◆ Brano estratto ◆
Il Comitato per i medicinali per uso umano dell’Agenzia europea per i medicinali, CHMP, ha raccomandato l’estensione dell’indicazione di Enhertu alla prima linea del carcinoma mammario HER2-positivo non resecabile o metastatico. Il parere positivo è stato adottato il 23 luglio 2026, durante la riunione del comitato tenuta ad Amsterdam dal 20 al 23 luglio.
La nuova indicazione prevede l’impiego di Enhertu, trastuzumab deruxtecan, in associazione con pertuzumab negli adulti con malattia HER2-positiva non operabile o metastatica. La selezione dei pazienti dovrà basarsi sulla valutazione del biomarcatore HER2, secondo le modalità che saranno riportate nelle informazioni aggiornate sul prodotto.
Il parere amplia il possibile impiego del farmaco a una fase più precoce del percorso terapeutico nella malattia avanzata. Enhertu era già indicato in monoterapia negli adulti con carcinoma mammario HER2-positivo non resecabile o metastatico trattati in precedenza con almeno un regime diretto contro HER2.
Le indicazioni già autorizzate comprendono inoltre alcuni carcinomi mammari HER2-low e HER2-ultralow. Nei tumori positivi ai recettori ormonali, il medicinale può essere utilizzato dopo almeno una terapia endocrina nella fase metastatica, quando un’ulteriore terapia endocrina non è considerata appropriata. Nel carcinoma HER2-low può essere impiegato dopo una precedente chemioterapia per la malattia metastatica o in caso di recidiva durante o entro sei mesi dalla conclusione della chemioterapia adiuvante.
Trastuzumab deruxtecan è autorizzato anche in monoterapia in altre neoplasie caratterizzate da alterazioni o sovraespressione di HER2. Tra queste figurano il carcinoma polmonare non a piccole cellule avanzato con mutazione attivante di HER2 dopo chemioterapia a base di platino, l’adenocarcinoma gastrico o della giunzione gastroesofagea HER2-positivo già trattato con trastuzumab e alcuni tumori solidi HER2-positivi non resecabili o metastatici senza alternative terapeutiche soddisfacenti.
Il titolare dell’autorizzazione è Daiichi Sankyo Europe GmbH. Il medicinale è sottoposto a monitoraggio addizionale e dispone di un’autorizzazione condizionata nell’Unione europea.
Il parere del CHMP non conclude il percorso regolatorio. La modifica dell’autorizzazione dovrà essere approvata dalla Commissione europea. Dopo la decisione saranno pubblicati il riassunto aggiornato delle caratteristiche del prodotto e le indicazioni complete nelle lingue ufficiali dell’Unione europea.

◆ Dati forniti ◆
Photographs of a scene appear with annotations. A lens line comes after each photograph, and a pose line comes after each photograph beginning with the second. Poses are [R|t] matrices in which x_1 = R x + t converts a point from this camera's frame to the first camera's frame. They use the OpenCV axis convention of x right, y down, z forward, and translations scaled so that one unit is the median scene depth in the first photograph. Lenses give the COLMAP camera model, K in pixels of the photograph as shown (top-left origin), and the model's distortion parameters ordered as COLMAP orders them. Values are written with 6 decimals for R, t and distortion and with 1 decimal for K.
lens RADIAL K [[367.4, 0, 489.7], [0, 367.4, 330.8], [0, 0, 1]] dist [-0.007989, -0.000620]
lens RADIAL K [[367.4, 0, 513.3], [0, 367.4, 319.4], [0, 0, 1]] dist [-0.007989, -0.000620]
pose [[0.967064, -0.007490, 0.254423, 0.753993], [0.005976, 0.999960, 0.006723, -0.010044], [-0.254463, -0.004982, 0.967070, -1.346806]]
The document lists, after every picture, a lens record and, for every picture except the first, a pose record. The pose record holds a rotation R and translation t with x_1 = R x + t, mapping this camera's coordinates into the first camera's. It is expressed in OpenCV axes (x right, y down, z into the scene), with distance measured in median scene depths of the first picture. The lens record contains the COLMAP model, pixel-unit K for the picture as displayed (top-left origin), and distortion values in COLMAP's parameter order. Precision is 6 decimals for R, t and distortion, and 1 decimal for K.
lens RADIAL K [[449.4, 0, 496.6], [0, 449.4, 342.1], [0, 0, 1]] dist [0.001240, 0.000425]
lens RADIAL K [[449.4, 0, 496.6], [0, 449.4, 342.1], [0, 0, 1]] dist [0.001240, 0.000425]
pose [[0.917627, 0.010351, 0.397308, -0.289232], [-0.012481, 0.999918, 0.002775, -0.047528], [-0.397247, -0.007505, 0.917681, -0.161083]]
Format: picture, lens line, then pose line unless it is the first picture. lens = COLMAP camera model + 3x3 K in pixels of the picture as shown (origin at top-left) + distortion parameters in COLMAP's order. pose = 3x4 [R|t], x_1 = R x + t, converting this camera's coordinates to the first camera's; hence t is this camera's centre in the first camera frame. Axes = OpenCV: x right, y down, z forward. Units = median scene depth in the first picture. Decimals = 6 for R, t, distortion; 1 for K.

◆ Attività ◆
Rispondi a queste domande sul brano relativo a Enhertu:
(a) In quale data il CHMP ha adottato il parere positivo?
(b) Con quale medicinale va associato Enhertu nella nuova indicazione?
(c) Chi è il titolare dell'autorizzazione?
Per rispondere serve soltanto il brano.

◆ Esercizio svolto ◆
(a) Il 23 luglio 2026.
(b) Con pertuzumab.
(c) Daiichi Sankyo Europe GmbH.